[[ INFORMATION GIVEN open ]]

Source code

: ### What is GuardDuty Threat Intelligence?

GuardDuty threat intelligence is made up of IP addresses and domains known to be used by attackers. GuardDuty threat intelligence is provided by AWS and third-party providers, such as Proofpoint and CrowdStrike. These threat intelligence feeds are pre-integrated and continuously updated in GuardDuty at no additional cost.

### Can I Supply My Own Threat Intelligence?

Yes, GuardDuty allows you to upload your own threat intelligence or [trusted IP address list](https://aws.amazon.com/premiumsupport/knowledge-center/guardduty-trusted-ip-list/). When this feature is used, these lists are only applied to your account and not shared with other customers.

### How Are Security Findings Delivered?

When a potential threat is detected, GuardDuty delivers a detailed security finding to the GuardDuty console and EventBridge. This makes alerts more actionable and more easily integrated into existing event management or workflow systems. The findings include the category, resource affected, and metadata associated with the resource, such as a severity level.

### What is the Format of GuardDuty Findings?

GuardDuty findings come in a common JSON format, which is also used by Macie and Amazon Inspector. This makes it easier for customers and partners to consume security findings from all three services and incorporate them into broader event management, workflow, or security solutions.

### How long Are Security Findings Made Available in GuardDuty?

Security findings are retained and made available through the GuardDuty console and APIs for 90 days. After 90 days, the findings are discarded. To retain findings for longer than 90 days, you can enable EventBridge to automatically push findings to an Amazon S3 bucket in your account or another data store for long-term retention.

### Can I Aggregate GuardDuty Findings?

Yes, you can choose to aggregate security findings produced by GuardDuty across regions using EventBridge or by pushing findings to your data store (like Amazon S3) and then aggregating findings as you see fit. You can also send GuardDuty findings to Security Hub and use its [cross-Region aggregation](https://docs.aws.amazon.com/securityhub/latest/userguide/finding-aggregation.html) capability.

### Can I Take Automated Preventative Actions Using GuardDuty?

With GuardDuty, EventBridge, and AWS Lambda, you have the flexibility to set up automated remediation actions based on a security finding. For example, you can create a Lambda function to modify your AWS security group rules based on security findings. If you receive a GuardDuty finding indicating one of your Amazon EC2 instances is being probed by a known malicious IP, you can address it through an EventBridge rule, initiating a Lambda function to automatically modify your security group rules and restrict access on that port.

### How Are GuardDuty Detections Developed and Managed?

[[ INFORMATION GIVEN closed ]]

- WORK ORDER
Each record shown above is to be given again exactly.

- RESPONSE TO THE TASK
Source code

: ### What is GuardDuty Threat Intelligence?

GuardDuty threat intelligence is made up of IP addresses and domains known to be used by attackers. GuardDuty threat intelligence is provided by AWS and third-party providers, such as Proofpoint and CrowdStrike. These threat intelligence feeds are pre-integrated and continuously updated in GuardDuty at no additional cost.

### Can I Supply My Own Threat Intelligence?

Yes, GuardDuty allows you to upload your own threat intelligence or [trusted IP address list](https://aws.amazon.com/premiumsupport/knowledge-center/guardduty-trusted-ip-list/). When this feature is used, these lists are only applied to your account and not shared with other customers.

### How Are Security Findings Delivered?

When a potential threat is detected, GuardDuty delivers a detailed security finding to the GuardDuty console and EventBridge. This makes alerts more actionable and more easily integrated into existing event management or workflow systems. The findings include the category, resource affected, and metadata associated with the resource, such as a severity level.

### What is the Format of GuardDuty Findings?

GuardDuty findings come in a common JSON format, which is also used by Macie and Amazon Inspector. This makes it easier for customers and partners to consume security findings from all three services and incorporate them into broader event management, workflow, or security solutions.

### How long Are Security Findings Made Available in GuardDuty?

Security findings are retained and made available through the GuardDuty console and APIs for 90 days. After 90 days, the findings are discarded. To retain findings for longer than 90 days, you can enable EventBridge to automatically push findings to an Amazon S3 bucket in your account or another data store for long-term retention.

### Can I Aggregate GuardDuty Findings?

Yes, you can choose to aggregate security findings produced by GuardDuty across regions using EventBridge or by pushing findings to your data store (like Amazon S3) and then aggregating findings as you see fit. You can also send GuardDuty findings to Security Hub and use its [cross-Region aggregation](https://docs.aws.amazon.com/securityhub/latest/userguide/finding-aggregation.html) capability.

### Can I Take Automated Preventative Actions Using GuardDuty?

With GuardDuty, EventBridge, and AWS Lambda, you have the flexibility to set up automated remediation actions based on a security finding. For example, you can create a Lambda function to modify your AWS security group rules based on security findings. If you receive a GuardDuty finding indicating one of your Amazon EC2 instances is being probed by a known malicious IP, you can address it through an EventBridge rule, initiating a Lambda function to automatically modify your security group rules and restrict access on that port.

### How Are GuardDuty Detections Developed and Managed?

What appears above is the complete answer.